• EXERCISE PASSAGE:
————————

Posted by Dick Lincoln on May 05, 2010
Theology / 1 Comment

The doctrine of works righteousness (salvation by good works) sounds so ancient.  Really, when was the last time somebody urged you to shore up your trip to heaven or your security in Christ by taking care of a homeless person (or something like that)?  While no one is that blatant about it, I am certain that I and most of us really do struggle with the idea that salvation is by grace through faith and not of works in any way.  How many of us give to get and not to give – for example?

             I’m convinced we struggle with it for two reasons, both of which are variations on pride. 

  1.  I’m too proud to admit I can bring nothing to God that He would find worthwhile enough to exchange my effort for some kind of favorable treatment.  Yet, the Bible makes it plain that our righteousness (works) is as filthy rags (Isaiah 64:6).  Imagine that God comes to your house, and as a welcome gift you give Him a sack full of rags that you used to wipe your hands after you changed the oil.  We don’t want to admit it, but that’s how our works look to God.  The only work He honors for salvation is the finished work of Jesus Christ on the cross.  The basis for His favor is His love, mercy, and grace.  This is not a putdown to us but a tremendous source of assurance because God is reliable and unchanging and I am unreliable and changeable.

————————

• WHAT TO DO:
1. Answer these questions about the post on works righteousness.
(a) What does the post give in parentheses as the meaning of "works righteousness"?
(b) Which Bible reference does it cite for the statement that our righteousness is as filthy rags?
(c) What does it name as the only work God honors for salvation?
2. Copy the part of the post on works righteousness starting at "1.  I’m too" and ending at "unreliable and changeable.".

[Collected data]
————————

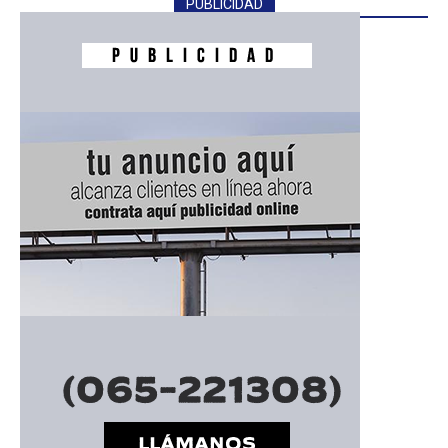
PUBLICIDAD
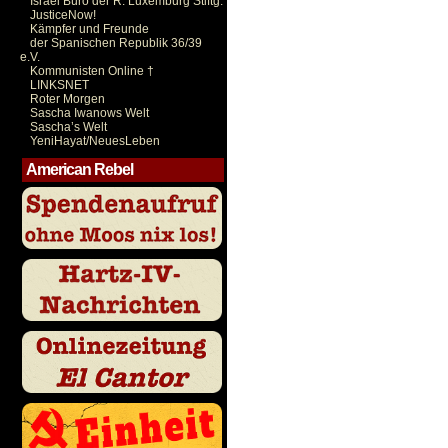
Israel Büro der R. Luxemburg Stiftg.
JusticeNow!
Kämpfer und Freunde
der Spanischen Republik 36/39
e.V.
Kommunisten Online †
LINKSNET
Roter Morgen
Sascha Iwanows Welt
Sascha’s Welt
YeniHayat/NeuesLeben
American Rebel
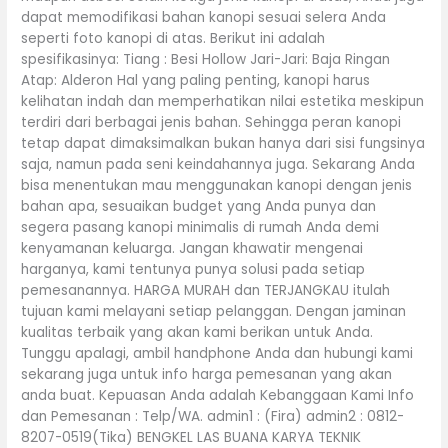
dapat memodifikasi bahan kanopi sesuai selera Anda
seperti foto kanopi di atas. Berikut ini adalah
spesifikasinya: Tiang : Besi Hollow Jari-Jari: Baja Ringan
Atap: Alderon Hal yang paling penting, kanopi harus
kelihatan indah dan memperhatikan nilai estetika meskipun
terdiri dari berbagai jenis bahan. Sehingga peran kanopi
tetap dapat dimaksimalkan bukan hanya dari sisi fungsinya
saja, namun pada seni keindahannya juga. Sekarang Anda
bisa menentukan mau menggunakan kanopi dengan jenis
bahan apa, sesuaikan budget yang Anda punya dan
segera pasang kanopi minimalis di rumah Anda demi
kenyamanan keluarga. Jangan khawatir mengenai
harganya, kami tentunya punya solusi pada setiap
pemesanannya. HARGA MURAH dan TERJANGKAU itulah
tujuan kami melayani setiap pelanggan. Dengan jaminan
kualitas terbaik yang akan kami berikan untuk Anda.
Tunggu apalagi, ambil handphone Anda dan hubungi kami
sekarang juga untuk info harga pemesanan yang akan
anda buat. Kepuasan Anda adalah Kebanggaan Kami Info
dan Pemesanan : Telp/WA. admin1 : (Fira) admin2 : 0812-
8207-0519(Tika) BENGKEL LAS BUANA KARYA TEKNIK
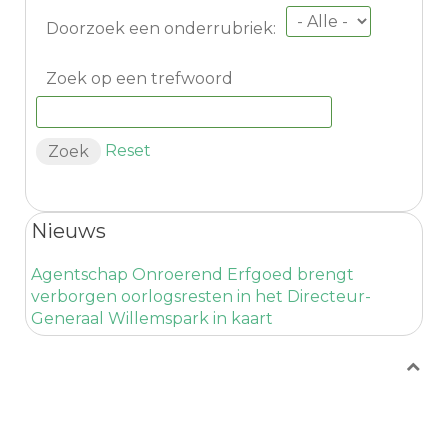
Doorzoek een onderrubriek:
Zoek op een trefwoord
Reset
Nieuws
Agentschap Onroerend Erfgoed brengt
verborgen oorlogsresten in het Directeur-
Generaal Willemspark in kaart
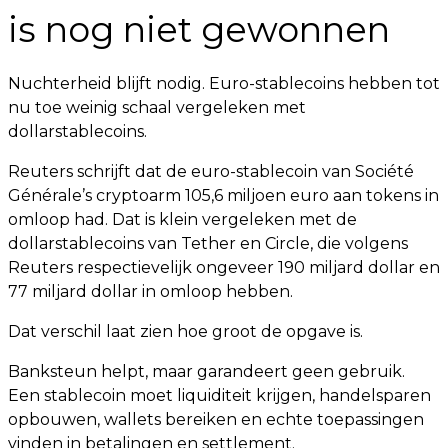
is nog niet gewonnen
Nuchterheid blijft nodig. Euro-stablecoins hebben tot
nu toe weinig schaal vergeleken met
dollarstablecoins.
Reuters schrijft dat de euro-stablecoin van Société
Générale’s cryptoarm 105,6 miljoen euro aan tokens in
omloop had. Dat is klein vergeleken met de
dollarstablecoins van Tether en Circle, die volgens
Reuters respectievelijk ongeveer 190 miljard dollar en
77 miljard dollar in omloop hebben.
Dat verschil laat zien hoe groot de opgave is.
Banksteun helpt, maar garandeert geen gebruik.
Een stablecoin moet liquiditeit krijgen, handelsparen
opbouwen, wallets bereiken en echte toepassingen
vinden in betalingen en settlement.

————————

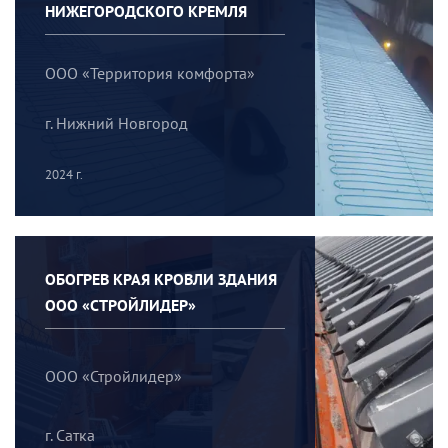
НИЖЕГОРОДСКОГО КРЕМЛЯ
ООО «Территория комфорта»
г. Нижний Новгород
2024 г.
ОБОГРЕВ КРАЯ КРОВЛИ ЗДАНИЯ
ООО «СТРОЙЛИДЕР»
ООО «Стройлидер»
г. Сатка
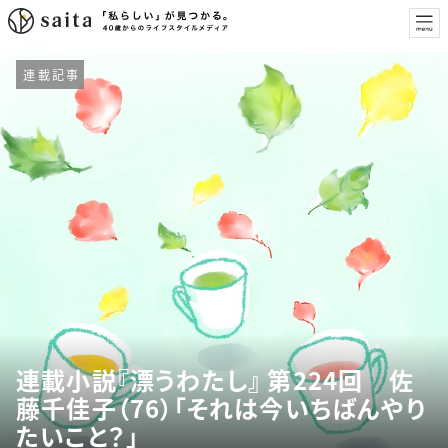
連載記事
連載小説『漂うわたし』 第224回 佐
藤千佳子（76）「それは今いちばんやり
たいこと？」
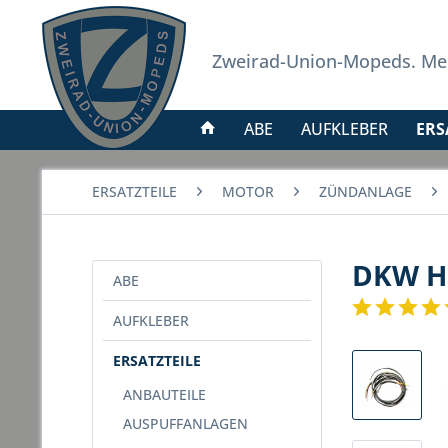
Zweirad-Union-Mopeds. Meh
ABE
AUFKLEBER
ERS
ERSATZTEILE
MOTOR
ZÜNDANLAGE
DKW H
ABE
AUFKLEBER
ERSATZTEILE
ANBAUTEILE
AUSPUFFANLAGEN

————————

• OUTPUTS FOR THE TASKS:
1.
(a) Salvation by good works.
(b) Isaiah 64:6.
(c) The finished work of Jesus Christ on the cross.

2.
1.  I’m too proud to admit I can bring nothing to God that He would find worthwhile enough to exchange my effort for some kind of favorable treatment.  Yet, the Bible makes it plain that our righteousness (works) is as filthy rags (Isaiah 64:6).  Imagine that God comes to your house, and as a welcome gift you give Him a sack full of rags that you used to wipe your hands after you changed the oil.  We don’t want to admit it, but that’s how our works look to God.  The only work He honors for salvation is the finished work of Jesus Christ on the cross.  The basis for His favor is His love, mercy, and grace.  This is not a putdown to us but a tremendous source of assurance because God is reliable and unchanging and I am unreliable and changeable.